Text excerpt →
# # #
Nervous Gardener – It can help fix colors quite handily and adds to the disguise count while costing cheap generally.

Pick Your Poison – Usually folks have only one good enchantment lying around so I think that mode will hit the hardest (treasures nullify the artifact mode), but the Flying one can also save you in a pinch, even when it doesn't hit everyone.

Rubblebelt Maverick – Just being cheap ETB surveil does give this pretty solid utility value in Karador, the other ability is mostly redundant.

Slime Against Humanity – Usually these cards tend to be one-trick ponies that get boring both ways real fast, but considering how well it fits in Freyalise, I'm wondering if there's some number I can put in just for this to generate token value over time. Probably going to need extensive testing to find that out. At least this won't reach Nazgul prices.

The Pride of Hull Clade – I keep thinking of Shaman of the Great Hunt when I see this, and honestly while they are different, I think Shaman providing +1/+1 counter synergy is actually "better". Shaman generally draws worse, but is not dependent on combat. Casting cost discount also matters not in Animar, although Pride is a tanky turtle.
# # #
Extracted records →
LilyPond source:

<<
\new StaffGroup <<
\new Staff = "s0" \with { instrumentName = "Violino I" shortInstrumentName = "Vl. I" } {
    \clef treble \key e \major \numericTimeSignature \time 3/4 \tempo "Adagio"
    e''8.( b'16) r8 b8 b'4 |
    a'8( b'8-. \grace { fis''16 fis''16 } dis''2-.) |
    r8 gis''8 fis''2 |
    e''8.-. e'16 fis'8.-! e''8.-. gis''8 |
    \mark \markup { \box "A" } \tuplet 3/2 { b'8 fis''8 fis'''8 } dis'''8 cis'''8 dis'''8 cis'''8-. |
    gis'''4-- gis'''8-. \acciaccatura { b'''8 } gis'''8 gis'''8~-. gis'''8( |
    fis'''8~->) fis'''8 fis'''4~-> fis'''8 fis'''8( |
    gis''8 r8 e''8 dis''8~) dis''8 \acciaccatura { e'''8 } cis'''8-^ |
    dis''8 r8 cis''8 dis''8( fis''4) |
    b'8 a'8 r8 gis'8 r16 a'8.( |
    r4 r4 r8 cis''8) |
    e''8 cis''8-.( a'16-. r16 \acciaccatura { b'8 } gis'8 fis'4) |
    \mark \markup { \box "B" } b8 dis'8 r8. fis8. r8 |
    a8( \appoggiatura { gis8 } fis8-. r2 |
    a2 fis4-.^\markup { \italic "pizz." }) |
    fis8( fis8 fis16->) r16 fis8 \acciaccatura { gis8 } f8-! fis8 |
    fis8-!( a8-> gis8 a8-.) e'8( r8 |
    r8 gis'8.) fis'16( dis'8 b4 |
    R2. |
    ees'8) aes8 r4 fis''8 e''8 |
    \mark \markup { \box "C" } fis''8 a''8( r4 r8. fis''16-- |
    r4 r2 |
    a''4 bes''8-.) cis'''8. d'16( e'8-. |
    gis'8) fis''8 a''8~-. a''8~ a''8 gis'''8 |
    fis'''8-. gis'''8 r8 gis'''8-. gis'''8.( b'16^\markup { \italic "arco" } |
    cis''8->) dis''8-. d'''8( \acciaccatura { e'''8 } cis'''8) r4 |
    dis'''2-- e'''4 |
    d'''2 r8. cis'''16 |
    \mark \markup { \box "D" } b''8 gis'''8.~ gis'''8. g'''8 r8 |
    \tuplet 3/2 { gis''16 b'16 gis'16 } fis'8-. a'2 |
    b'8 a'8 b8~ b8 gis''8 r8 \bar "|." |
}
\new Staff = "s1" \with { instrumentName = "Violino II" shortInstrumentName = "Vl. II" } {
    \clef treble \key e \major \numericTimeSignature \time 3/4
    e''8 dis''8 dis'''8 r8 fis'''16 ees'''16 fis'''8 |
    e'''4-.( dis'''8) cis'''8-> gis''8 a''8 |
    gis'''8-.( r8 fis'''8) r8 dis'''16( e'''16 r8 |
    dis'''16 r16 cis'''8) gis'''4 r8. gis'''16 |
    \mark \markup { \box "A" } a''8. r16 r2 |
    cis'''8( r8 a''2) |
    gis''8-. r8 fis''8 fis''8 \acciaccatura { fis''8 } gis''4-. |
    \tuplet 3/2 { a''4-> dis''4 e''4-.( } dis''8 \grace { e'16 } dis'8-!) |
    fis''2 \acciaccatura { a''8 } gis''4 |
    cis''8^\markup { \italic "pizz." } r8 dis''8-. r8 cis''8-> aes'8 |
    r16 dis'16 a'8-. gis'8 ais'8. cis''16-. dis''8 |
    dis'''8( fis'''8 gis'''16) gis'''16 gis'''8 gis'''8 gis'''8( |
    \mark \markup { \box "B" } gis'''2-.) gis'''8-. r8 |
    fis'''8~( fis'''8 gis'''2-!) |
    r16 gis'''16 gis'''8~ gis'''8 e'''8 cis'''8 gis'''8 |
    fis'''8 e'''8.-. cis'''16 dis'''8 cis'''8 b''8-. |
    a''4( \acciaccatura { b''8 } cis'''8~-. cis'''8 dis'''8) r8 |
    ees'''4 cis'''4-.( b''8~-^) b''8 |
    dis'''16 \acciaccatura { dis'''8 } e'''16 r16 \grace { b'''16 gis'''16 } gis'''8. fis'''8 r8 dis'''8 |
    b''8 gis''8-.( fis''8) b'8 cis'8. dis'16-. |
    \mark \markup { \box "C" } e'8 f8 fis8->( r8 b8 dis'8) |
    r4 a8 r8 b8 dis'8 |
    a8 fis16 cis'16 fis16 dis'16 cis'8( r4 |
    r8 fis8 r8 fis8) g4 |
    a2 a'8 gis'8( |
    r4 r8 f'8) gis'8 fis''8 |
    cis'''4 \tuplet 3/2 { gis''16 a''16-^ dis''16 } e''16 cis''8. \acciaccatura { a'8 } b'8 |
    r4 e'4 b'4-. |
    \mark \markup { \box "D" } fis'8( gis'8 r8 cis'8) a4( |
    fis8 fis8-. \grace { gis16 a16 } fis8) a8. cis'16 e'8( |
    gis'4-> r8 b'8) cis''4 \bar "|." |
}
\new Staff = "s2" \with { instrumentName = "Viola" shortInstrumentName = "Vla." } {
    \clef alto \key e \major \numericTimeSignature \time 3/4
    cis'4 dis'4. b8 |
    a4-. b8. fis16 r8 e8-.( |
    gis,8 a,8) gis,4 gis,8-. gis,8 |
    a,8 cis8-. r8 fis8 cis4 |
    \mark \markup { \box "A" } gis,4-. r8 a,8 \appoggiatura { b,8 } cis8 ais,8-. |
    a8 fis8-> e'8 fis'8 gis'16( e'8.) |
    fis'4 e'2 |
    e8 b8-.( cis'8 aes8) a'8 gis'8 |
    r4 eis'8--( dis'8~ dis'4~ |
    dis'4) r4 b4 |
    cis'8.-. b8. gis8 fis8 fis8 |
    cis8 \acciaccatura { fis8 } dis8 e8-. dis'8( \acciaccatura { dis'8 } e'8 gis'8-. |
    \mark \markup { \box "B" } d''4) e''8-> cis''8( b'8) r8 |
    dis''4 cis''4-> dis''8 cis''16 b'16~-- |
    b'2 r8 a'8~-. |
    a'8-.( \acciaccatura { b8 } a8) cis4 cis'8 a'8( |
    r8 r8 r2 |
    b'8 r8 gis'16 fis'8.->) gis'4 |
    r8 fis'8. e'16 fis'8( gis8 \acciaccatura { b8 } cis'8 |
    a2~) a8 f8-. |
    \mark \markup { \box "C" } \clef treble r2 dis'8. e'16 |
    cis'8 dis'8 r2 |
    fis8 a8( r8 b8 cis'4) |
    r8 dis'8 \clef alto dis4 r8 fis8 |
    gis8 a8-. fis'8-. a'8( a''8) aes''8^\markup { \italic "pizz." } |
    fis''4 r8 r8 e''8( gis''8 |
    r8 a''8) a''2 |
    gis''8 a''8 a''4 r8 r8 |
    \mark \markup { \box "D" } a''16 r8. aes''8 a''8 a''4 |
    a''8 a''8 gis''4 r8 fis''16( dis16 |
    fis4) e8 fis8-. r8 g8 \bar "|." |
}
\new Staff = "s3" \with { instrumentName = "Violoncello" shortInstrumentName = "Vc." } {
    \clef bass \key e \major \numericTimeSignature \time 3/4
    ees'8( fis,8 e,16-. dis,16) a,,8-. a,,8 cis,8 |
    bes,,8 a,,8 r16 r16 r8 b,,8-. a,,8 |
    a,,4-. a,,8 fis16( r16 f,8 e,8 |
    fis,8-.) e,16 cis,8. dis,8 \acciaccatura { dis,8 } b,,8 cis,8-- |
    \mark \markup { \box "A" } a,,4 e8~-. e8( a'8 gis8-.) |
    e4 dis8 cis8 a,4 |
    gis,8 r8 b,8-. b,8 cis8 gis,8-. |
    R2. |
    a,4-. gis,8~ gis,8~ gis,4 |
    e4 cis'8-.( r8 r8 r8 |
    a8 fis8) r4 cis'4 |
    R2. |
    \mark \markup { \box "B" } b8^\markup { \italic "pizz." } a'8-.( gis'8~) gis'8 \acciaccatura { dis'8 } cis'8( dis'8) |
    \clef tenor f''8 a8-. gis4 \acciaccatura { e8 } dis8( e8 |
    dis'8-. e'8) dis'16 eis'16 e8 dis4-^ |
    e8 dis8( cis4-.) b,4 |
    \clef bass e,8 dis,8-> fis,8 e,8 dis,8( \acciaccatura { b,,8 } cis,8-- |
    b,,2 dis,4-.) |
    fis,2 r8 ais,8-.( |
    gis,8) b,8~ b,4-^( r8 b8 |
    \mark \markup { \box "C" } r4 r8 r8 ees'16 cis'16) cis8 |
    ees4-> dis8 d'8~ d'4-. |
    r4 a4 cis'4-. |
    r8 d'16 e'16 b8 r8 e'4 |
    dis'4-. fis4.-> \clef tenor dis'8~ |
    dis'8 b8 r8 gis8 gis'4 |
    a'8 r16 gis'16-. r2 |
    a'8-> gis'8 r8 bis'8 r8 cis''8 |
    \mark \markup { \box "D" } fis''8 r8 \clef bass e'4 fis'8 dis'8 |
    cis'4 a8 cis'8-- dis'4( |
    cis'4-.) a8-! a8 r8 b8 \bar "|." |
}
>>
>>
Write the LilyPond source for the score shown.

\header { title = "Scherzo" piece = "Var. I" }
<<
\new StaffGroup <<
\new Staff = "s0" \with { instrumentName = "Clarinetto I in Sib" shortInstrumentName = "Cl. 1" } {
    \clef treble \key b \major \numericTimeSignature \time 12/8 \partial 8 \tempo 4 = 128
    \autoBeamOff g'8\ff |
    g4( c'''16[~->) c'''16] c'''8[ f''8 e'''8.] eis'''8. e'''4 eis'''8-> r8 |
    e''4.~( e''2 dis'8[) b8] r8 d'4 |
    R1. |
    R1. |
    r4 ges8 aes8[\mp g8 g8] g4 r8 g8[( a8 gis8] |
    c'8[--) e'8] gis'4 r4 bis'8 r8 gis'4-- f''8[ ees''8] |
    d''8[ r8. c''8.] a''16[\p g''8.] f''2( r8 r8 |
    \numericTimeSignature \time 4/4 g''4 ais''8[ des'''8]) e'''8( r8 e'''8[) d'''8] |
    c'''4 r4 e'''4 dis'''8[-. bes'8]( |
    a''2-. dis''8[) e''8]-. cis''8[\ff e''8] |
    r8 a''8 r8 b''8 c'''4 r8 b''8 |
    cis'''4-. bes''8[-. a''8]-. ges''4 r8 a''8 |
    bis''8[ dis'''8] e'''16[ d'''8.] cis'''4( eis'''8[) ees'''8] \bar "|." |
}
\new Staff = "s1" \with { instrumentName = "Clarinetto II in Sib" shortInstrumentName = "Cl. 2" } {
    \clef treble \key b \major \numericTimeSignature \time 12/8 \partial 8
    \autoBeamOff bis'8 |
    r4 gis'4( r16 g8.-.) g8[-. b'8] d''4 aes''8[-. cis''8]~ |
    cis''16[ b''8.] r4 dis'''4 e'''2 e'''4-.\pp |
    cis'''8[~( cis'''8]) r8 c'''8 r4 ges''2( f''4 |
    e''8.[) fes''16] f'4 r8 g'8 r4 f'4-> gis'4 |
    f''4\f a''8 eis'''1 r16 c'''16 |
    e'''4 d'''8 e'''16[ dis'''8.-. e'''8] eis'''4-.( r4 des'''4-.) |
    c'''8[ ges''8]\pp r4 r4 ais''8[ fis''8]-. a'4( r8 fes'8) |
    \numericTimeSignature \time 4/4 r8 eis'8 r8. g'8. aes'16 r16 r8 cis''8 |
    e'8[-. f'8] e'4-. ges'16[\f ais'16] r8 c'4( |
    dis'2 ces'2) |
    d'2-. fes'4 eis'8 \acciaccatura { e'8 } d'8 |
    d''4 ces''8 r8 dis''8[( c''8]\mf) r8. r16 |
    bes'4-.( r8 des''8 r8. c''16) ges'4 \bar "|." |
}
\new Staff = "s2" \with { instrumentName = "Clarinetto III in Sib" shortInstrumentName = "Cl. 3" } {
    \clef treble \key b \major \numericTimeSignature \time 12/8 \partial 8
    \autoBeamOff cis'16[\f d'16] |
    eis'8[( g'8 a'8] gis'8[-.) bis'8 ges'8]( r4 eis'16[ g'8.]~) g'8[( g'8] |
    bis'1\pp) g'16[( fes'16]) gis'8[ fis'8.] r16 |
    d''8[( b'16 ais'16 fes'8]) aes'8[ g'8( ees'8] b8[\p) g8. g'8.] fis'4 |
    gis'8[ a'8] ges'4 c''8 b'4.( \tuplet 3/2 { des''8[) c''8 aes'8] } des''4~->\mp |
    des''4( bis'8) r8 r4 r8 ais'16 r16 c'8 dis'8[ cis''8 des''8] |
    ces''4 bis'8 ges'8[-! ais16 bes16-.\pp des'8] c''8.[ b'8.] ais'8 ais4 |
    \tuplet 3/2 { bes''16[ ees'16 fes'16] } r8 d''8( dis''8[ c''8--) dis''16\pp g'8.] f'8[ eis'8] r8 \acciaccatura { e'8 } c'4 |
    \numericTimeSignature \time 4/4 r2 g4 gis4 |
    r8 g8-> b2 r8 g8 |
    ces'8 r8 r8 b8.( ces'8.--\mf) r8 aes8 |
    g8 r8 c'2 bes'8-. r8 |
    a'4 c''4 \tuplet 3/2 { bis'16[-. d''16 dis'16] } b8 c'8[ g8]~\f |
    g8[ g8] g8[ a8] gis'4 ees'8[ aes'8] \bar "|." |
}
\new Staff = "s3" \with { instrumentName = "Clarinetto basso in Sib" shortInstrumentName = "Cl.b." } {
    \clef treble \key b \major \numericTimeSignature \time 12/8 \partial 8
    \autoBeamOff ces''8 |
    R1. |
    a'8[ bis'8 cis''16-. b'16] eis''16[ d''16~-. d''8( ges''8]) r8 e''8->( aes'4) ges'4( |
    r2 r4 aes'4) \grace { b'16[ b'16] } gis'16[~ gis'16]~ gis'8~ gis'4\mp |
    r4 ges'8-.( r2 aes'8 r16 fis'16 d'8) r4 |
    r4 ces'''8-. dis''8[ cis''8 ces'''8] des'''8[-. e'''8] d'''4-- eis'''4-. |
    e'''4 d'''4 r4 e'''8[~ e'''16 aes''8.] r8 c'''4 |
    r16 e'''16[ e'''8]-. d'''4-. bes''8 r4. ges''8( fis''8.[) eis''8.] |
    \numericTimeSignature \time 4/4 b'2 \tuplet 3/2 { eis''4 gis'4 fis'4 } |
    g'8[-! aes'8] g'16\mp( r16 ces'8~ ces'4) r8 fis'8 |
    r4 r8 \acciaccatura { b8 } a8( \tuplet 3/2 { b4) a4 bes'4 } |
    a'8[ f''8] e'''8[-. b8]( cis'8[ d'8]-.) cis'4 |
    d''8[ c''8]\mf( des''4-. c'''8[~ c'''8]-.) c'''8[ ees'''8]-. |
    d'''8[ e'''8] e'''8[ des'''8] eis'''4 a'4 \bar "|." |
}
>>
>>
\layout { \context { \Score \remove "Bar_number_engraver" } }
# # #
Task instructions →
(1) Answer these questions from the card commentary:
(a) Which mode of Pick Your Poison does the writer expect to hit the hardest?
(b) In which deck does Rubblebelt Maverick have pretty solid utility value?
(c) According to the note on The Pride of Hull Clade, what is Shaman not dependent on?
(2) Quote the card commentary from "The Pride of" to "a tanky turtle.".

Responses per task →
(1)
(a) The enchantment mode.
(b) Karador.
(c) Combat.

(2)
The Pride of Hull Clade – I keep thinking of Shaman of the Great Hunt when I see this, and honestly while they are different, I think Shaman providing +1/+1 counter synergy is actually "better". Shaman generally draws worse, but is not dependent on combat. Casting cost discount also matters not in Animar, although Pride is a tanky turtle.